While the technology sector continues to struggle with sluggish information technology spending, there are bright spots within the broadly defined IT market. Most notably, business process outsourcing (BPO) and companies focused vertically either on the government sector or other niche markets. The BPO sector has re-emerged as companies have continued to focus on reducing cost, increasing efficiencies and focusing on its core competencies. As companies continue to address competitive issues within their specific marketplaces, outsource providers have proactively begun to bundle IT services and more far-reaching business process outsourcing services into one more complete solution.
Most notably are those with significant critical mass, increasing market share, sustainable revenues and margins, and the ability to meet customers’ current focus on varied solutions that enhance productivity in a short time period. In fact, traditional systems integrators have seen relatively minor volatility, exacerbating a valuation gap between companies that have adjusted to the changing market environment and those that have not been flexible. As a result, commercial IT companies have begun to use mergers and acquisitions as a tool for survival, particularly with limited access to the capital markets. Companies are aggressively seeking strategic acquisitions to sustain growth by broadening product/service offerings, removing competition, or expanding into new growth-oriented vertical and outsourcing markets.
The government IT market has also undergone significant transformation as a result of consolidation in the IT sector. In a short time period, numerous new participants, ranging from tradition commercial players to hardware-oriented defense contractors, have entered the government services area through acquisitions, dramatically changing the competitive environment and significantly increasing the critical mass threshold. Companies that continue to broaden their selection of customer solutions to offer “one-stop: shopping, will increasingly encumber growth opportunities for smaller government IT providers.
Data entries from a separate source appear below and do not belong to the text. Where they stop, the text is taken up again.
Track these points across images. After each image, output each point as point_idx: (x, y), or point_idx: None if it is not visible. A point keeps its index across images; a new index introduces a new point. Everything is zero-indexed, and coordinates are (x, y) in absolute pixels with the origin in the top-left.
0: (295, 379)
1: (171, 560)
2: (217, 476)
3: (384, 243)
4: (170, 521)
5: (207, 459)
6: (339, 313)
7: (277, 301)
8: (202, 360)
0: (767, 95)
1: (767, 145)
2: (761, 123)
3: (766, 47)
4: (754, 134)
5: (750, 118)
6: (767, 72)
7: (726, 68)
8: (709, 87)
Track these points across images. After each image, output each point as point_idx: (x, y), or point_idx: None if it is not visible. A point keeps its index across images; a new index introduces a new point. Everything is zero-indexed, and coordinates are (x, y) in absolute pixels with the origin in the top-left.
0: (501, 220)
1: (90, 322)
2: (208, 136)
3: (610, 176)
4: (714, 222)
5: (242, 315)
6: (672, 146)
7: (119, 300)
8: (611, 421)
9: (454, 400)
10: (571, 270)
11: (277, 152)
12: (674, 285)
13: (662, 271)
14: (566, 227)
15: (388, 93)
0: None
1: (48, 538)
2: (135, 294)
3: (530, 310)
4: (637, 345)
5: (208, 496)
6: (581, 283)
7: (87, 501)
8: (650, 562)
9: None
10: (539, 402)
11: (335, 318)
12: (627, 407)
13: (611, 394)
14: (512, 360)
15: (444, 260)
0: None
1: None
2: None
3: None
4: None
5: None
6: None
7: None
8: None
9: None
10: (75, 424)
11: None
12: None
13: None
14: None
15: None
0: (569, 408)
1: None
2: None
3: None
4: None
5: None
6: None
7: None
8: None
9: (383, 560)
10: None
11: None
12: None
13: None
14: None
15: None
Despite the continued deal activity in the government services and BPO sectors, the worldwide IT market is still characterized by a fragmented range of large, diversified providers and small, niche-oriented players. Consolidation across industry/geographic verticals and products/services offerings had created only a handful of $1 billion + IT industry giants with a broad base of solutions. With the ongoing need to quickly adapt to changing market dynamics and the nearly $3 billion in new capital from the public markets, the IT industry is poised for continued consolidation.